Ilford Harman Technology – South Weber, UT – Fujifilm X100F

That’s a lot harder to accomplish digitally because there are so many options and ways to customize each image. For example, Alien Skin Exposure X2 has over 500 one-click presets that can be heavily customized. With so many choices, it takes some serious discipline and restraint to stick with just a few. Creating and applying an undeviating style to your RAW workflow is something that’s rarely realized.

I think it’s better to have a consistent look that you can easily recognize. Especially within projects. It shouldn’t be all over the place. It looks incoherent if its inconsistent.

By shooting JPEG and relying on the Film Simulations found in the X100F, I can get back to the consistent look that I achieved as a film shooter. I have a few custom recipes that I use, and because of that there is a uniformity that my pictures lacked for a long time.



Haugen – Farmington, UT – Fujifilm X100F

There’s been a lot of controversy lately with photographer’s use of Photoshop. Some very big names have shown up in the news. There’s been many debates on how much editing is too much. It’s all subjective, and so the line will always remain grey. Besides, people have been manipulating pictures since the early days of photography.

But there is a point when a photograph loses its authenticity. Its not hard to move from photography into graphic design or digital artistry. Photography is less believable now than it used to be.

I get asked often, “Is that how it really looked? How much did you Photoshop this?” People look at photography as a mix of reality and fantasy. They don’t take it at face value anymore. It lacks truth, it lacks authenticity.


Man In The Straw Hat – South Weber, UT – Fujifilm X100F

It’s like the old saying, “Fool me once, shame on you. Fool me twice, shame on me.” I think people are tired of being fooled and tricked by pictures that have been heavily manipulated.

Many news outlets have begun requiring that only straight-out-of-camera JPEGs be submitted. There have been too many examples where some photograph in a big story turned out to be significantly edited. Now many news outlets want only what the camera captured, no manipulation please! This is to save the integrity of the genre, which has lost significant credibility.

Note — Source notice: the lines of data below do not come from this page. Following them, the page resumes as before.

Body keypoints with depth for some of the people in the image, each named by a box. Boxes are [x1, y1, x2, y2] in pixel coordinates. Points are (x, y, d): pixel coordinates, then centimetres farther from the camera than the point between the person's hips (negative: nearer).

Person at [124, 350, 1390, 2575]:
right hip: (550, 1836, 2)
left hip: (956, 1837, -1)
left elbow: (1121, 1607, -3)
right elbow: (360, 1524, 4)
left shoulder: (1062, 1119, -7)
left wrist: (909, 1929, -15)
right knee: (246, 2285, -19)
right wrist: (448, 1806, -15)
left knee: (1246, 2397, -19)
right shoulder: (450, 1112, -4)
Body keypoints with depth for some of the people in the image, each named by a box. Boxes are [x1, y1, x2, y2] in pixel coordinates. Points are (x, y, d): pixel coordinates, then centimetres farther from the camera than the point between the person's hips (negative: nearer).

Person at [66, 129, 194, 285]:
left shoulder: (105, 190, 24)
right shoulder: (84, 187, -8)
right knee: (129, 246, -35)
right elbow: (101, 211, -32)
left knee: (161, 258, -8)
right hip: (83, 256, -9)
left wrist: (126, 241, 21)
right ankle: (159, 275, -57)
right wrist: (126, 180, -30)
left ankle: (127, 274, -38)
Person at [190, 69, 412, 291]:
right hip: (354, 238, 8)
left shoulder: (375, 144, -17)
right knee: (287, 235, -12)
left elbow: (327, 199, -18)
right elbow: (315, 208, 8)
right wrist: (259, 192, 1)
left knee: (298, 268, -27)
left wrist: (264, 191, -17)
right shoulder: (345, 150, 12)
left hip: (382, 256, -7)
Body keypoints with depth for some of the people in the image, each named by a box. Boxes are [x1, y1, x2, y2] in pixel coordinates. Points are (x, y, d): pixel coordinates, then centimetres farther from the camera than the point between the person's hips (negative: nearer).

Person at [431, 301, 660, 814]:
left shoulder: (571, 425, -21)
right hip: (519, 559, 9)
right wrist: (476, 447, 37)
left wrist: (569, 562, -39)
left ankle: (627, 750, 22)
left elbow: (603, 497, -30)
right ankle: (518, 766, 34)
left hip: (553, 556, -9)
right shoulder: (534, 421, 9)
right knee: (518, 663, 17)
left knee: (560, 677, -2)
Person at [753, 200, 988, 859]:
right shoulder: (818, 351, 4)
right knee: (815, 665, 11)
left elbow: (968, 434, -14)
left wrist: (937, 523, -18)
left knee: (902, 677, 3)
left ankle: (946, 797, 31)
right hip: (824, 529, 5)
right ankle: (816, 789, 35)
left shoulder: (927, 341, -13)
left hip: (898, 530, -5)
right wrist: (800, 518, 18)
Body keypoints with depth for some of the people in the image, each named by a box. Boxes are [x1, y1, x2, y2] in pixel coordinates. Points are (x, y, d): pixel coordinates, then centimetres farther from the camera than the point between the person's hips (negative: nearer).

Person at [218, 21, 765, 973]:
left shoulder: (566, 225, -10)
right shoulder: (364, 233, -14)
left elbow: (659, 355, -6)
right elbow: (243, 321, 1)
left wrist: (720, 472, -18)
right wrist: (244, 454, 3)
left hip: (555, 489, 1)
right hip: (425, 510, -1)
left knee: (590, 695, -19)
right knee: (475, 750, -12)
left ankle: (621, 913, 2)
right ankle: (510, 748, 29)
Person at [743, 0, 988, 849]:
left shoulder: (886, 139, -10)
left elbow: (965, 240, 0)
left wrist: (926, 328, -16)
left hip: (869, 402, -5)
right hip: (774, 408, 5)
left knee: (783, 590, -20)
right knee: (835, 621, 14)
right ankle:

Shooting JPEGs allows you to answer, “This is how the camera captured it. I didn’t use Photoshop or any other software. This is straight from the camera unedited.” This isn’t for bragging rights. There is value in creating authentic pictures, and this is becoming more true every day.



Yashica Rangefinder & Fujicolor – South Weber, UT – Fujifilm X100F

Several weeks ago I was asked to photograph for someone, and he needed the pictures immediately. He paid me a higher premium for this service. I made my exposures and, using the screen on the back of my X100F, deleted the ones that weren’t good. After I was finished I uploaded the pictures directly to his laptop. From the moment that I arrived to the delivery of the finished pictures was about an hour–photoshoot completely finished and check in my hand.

As I was driving away, I thought that this is how it should be every time. In the past I would have spent a day post-processing the pictures. But since the straight-out-of-camera JPEGs look so darn good, I felt more than comfortable delivering them to the client unedited. And this person contacted me twice afterwards to tell me just how pleased he was with the pictures. “They were perfect,” he said.

I save so much time and money by not shooting RAW. There are plenty of good reasons to choose JPEG instead, all of which I laid out above. All of the photographs in this article that were captured using the X100F are straight-out-of-camera JPEGs. I just wish that there wasn’t such a stigmatic attitude towards it. But times are changing, and technology is advancing, and I think that the lowly camera-made JPEG will see new life in the upcoming years.